When Nayima fitted a new dust mask across her grandmother’s nose and mouth, Gram didn’t even open her eyes.
The first scream didn’t come until they were well beyond the front door, when Nayima had lulled herself into thinking that the move might not be so bad. One of the wheels wandered off the edge of the driveway, rattling Gram’s bed. Her scream was strong and hearty.
“Sorry,” Nayima whispered, her mantra. “I’m sorry, Gram.”
Gram’s eyes, closed before, were wide and angry. She glared at Nayima, then turned her gaze to the sky. Even with pain lining her face, Nayima saw Gram’s bewilderment.
“It’s smoke,” she said. “Brushfires.”
The bewilderment melted away, leaving only the pain. Most of Nayima’s life with Gram, there had been wildfires every other summer. They both had grown accustomed to the sirens and beating helicopters that were still Nayima’s daily and nightly music. She heard a far-off helicopter now, and a choppy, angry voice from an indistinct loudspeaker. She braced for popping gunshots, but there were none. Not this time.

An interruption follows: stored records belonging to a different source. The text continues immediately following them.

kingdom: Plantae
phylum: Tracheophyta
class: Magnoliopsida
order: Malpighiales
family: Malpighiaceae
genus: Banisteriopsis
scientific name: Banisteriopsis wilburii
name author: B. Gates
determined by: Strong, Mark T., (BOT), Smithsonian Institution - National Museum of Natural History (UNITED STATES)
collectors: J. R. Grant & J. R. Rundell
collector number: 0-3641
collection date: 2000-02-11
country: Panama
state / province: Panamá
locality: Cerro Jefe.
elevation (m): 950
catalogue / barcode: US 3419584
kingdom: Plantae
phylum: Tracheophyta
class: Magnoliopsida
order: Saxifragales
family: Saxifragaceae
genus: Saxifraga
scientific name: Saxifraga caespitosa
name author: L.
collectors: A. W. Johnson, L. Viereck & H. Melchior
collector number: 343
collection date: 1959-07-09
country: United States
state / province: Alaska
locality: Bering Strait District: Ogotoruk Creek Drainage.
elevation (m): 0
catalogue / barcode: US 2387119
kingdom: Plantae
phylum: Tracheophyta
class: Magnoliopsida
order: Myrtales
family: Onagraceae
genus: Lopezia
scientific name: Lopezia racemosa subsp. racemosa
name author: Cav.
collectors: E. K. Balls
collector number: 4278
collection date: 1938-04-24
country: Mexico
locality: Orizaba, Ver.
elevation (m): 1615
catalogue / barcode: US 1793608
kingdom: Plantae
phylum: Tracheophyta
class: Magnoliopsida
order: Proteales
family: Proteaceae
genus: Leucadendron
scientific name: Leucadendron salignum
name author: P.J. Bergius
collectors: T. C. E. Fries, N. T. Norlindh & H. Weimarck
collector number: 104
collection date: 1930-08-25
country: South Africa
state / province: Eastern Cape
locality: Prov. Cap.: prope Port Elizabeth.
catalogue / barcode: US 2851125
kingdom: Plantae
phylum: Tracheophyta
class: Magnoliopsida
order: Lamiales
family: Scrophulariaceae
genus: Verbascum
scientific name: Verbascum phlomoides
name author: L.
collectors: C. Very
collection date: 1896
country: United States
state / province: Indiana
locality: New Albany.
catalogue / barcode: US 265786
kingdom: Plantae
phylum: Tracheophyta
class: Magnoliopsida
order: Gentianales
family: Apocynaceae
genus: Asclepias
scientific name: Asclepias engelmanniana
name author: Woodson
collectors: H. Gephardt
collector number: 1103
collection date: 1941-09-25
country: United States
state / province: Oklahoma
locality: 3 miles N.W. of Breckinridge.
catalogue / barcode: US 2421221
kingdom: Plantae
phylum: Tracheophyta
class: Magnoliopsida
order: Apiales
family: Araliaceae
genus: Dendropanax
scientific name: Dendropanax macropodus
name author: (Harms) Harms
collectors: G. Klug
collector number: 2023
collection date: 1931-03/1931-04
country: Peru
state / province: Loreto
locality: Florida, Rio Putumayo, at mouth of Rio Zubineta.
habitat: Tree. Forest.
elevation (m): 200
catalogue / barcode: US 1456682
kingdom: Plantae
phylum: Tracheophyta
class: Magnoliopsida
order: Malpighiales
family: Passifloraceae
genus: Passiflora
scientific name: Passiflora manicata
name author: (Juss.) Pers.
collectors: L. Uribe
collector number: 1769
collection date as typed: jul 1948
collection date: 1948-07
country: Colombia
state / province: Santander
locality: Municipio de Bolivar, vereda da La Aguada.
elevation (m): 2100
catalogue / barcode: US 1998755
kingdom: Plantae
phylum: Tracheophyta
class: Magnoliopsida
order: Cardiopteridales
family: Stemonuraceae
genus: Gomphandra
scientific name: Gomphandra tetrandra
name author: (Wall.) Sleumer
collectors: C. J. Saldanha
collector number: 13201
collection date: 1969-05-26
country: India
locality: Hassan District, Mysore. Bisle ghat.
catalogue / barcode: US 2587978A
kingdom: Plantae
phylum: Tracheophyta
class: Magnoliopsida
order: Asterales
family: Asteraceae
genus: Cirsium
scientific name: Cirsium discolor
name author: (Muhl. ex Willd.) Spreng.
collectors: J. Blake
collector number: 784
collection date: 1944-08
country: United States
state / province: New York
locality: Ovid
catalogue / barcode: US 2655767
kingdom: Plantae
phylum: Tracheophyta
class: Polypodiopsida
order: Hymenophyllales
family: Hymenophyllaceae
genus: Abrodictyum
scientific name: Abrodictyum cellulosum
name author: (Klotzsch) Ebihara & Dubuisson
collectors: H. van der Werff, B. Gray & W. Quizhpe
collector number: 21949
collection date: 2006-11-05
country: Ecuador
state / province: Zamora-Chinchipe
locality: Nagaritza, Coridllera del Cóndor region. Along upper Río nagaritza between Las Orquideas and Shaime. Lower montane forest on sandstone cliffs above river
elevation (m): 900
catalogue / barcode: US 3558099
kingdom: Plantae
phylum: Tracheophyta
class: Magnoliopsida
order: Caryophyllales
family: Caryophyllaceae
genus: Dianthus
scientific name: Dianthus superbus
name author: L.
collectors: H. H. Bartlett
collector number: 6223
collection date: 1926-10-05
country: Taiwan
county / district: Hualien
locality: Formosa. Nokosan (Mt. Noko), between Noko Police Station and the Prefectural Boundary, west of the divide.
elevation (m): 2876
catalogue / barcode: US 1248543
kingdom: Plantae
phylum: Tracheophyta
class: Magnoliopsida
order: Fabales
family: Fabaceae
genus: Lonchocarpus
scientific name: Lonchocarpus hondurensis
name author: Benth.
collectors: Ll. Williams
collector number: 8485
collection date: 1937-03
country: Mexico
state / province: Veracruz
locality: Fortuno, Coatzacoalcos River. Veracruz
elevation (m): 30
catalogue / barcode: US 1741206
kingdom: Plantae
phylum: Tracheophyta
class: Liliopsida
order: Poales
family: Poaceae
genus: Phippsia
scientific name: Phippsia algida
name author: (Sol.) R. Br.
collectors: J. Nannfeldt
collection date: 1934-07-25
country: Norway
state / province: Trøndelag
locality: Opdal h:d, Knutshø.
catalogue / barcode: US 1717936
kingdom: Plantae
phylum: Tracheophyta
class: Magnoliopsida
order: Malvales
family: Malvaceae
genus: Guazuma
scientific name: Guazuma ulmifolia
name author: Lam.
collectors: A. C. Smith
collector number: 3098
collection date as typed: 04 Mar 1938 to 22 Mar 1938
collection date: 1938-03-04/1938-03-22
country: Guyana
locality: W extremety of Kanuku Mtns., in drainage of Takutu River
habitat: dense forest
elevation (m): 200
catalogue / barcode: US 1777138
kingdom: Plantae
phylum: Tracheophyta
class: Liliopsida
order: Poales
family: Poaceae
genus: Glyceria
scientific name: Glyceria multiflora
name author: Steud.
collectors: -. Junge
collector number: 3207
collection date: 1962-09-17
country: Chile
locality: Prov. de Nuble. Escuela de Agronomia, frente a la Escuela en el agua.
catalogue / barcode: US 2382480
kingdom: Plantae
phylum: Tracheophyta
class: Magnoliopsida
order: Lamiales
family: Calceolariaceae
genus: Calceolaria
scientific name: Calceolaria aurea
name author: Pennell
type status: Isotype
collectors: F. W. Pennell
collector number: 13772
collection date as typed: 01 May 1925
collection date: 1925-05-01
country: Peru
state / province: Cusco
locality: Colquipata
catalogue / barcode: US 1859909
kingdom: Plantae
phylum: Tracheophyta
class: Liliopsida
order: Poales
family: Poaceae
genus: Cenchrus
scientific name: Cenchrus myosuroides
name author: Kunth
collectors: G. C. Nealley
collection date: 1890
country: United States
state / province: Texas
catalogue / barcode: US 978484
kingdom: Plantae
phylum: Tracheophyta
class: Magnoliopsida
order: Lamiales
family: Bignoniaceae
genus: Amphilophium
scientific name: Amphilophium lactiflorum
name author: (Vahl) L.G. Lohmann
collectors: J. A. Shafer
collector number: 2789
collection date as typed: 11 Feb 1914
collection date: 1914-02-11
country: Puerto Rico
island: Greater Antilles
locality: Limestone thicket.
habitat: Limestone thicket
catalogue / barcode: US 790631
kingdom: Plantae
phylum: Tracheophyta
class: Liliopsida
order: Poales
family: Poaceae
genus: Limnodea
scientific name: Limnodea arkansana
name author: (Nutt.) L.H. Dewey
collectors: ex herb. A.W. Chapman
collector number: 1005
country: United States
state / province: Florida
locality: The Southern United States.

“Mr. Yamamoto took a trip with his grandchildren, so he said we could use his house,” Nayima said, trying to distract Gram, but a bump elicited a shriek. “I’m sorry, Gram. I’m sorry.”
At the edge of the driveway, it occurred to Nayima that she could pull the car out of the garage instead. She’d packed the passenger side and trunk solid, but she’d left the back seat empty for Gram, layered with blankets. She could wash, dress and feed Gram right outside and then carry her into the car. Would the screams be any worse? What difference would it make if Gram was screaming in Foothill Park or screaming somewhere down the smoky interstate?
Nayima’s tears stung in the smoke. She had to stop to wipe her eyes dry with a section of her thin shirt. When she looked at her clothing, she realized she was only wearing a black tank top and underwear, the clothes she slept in. And white socks. She had so much laundry to do.
Gram’s shriek melted to a childlike, hopeless sob.
Nayima gave Gram’s hand another squeeze and then carefully, very carefully, pushed the rolling bed across the bumpy asphalt, toward the beckoning yellow rose blossoms.
“Look, Gram,” she said. “Mr. Yamamoto’s roses are blooming.”